▶ Electronic design automation data
------------------------------------
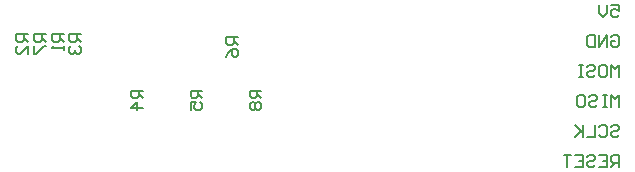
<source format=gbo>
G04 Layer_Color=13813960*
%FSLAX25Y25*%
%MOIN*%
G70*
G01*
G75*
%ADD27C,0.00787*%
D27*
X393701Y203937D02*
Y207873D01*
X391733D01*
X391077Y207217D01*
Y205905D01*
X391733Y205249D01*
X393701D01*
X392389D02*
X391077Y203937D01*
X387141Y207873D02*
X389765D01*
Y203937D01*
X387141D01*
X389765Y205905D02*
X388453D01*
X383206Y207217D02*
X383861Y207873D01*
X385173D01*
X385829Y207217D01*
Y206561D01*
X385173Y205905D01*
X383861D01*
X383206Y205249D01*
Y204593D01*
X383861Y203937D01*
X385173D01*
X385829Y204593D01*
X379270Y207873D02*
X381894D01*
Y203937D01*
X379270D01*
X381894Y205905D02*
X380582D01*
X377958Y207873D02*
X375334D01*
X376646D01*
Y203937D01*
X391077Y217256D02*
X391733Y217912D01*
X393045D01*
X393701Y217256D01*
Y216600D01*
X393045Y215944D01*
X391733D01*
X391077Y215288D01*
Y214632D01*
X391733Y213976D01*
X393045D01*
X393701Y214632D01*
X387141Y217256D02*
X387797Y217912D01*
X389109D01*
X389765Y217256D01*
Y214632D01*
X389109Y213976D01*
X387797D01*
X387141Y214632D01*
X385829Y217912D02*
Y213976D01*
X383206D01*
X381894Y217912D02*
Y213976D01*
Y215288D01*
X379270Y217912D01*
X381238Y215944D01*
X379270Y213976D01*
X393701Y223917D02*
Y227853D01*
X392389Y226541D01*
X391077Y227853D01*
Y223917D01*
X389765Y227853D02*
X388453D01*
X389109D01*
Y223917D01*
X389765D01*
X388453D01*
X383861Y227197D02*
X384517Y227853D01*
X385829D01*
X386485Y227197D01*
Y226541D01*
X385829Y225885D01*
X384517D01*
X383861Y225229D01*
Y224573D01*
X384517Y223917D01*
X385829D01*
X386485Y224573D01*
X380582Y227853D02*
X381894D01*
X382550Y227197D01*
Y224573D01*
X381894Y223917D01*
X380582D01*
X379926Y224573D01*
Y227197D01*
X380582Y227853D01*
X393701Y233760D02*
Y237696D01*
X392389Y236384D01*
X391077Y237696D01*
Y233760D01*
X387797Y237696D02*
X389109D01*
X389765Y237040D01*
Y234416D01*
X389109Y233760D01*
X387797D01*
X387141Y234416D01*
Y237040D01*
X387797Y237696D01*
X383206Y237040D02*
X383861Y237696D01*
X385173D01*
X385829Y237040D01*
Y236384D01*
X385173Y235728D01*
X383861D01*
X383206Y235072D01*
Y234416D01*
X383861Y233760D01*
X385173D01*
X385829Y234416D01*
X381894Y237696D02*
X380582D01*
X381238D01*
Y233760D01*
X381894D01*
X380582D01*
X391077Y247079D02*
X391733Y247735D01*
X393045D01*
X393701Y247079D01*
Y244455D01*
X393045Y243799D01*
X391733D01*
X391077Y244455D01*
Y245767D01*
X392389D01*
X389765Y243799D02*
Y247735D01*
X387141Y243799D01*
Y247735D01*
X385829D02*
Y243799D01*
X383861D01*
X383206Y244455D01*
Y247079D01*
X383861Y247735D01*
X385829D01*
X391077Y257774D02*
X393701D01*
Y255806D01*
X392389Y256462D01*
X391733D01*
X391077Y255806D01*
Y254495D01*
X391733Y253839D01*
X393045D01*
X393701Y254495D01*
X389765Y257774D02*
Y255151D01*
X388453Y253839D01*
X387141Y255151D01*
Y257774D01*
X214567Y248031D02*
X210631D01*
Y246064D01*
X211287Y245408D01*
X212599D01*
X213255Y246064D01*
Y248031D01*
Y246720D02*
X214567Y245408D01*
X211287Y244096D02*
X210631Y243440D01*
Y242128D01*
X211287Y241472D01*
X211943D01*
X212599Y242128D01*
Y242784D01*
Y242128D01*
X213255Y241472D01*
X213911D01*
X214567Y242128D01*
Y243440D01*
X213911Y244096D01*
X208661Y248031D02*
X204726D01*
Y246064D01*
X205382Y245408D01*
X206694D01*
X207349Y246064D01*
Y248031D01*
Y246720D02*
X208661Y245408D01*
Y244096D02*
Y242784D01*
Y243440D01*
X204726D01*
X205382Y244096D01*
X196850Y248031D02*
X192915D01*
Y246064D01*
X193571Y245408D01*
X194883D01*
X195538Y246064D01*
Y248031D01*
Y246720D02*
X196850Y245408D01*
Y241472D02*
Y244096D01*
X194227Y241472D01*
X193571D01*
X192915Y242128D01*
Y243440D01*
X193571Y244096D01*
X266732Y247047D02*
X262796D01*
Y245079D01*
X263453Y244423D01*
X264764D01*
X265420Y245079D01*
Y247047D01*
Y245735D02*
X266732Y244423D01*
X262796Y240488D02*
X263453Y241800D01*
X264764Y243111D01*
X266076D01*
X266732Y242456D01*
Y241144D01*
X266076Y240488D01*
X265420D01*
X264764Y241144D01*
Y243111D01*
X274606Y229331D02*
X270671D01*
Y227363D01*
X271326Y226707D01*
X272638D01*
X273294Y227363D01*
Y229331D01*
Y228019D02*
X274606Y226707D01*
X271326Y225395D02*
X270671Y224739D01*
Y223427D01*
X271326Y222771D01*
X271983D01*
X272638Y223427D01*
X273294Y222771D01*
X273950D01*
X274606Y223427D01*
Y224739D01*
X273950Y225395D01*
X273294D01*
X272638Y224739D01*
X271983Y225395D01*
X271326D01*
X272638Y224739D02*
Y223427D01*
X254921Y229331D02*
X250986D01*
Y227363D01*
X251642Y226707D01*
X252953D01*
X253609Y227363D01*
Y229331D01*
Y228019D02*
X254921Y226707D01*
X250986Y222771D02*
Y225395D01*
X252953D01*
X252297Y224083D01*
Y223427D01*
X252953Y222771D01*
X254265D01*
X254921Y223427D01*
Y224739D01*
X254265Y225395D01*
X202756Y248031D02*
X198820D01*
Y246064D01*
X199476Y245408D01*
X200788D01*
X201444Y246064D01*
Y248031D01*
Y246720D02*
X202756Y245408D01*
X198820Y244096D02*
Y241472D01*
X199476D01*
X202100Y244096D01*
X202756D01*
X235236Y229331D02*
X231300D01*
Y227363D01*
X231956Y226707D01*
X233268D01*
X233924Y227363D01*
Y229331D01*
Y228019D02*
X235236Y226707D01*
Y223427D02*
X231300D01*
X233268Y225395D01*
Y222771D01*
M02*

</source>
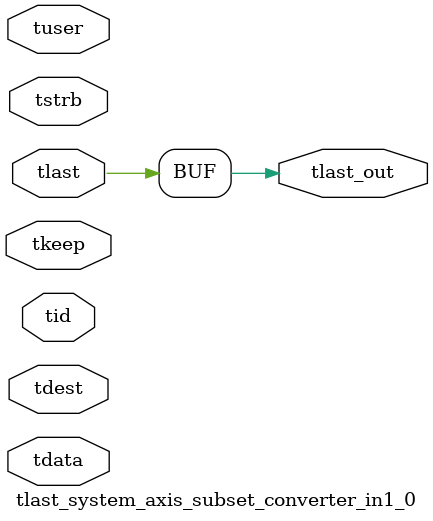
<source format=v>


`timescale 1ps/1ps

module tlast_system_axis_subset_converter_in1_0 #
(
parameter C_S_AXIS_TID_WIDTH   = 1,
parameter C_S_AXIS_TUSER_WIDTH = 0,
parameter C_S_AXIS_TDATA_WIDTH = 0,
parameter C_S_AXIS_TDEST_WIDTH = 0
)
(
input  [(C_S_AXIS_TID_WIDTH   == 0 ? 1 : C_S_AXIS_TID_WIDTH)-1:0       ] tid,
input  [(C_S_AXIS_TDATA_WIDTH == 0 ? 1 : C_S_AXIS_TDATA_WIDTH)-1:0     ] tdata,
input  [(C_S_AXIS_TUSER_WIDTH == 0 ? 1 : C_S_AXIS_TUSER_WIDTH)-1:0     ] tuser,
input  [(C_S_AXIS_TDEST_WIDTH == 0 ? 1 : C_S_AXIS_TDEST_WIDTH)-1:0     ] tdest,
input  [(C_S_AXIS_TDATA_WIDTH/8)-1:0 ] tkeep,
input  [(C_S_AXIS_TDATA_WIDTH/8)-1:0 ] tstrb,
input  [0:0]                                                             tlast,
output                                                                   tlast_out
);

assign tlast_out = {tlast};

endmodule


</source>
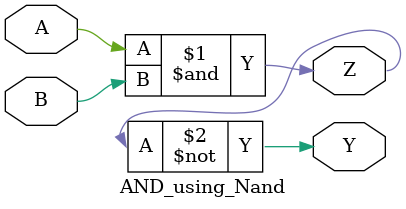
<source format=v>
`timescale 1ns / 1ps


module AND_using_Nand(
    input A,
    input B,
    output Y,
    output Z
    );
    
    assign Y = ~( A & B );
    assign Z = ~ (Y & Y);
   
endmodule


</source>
------------------------------------
▶ Your task
In the records above, the line with "X384517Y223917D01*" marks the start and the line with "X383206Y237040D02*" marks the end; copy that stretch exactly, both lines included, and nothing else.

▶ Answer for the task
X384517Y223917D01*
X385829D01*
X386485Y224573D01*
X380582Y227853D02*
X381894D01*
X382550Y227197D01*
Y224573D01*
X381894Y223917D01*
X380582D01*
X379926Y224573D01*
Y227197D01*
X380582Y227853D01*
X393701Y233760D02*
Y237696D01*
X392389Y236384D01*
X391077Y237696D01*
Y233760D01*
X387797Y237696D02*
X389109D01*
X389765Y237040D01*
Y234416D01*
X389109Y233760D01*
X387797D01*
X387141Y234416D01*
Y237040D01*
X387797Y237696D01*
X383206Y237040D02*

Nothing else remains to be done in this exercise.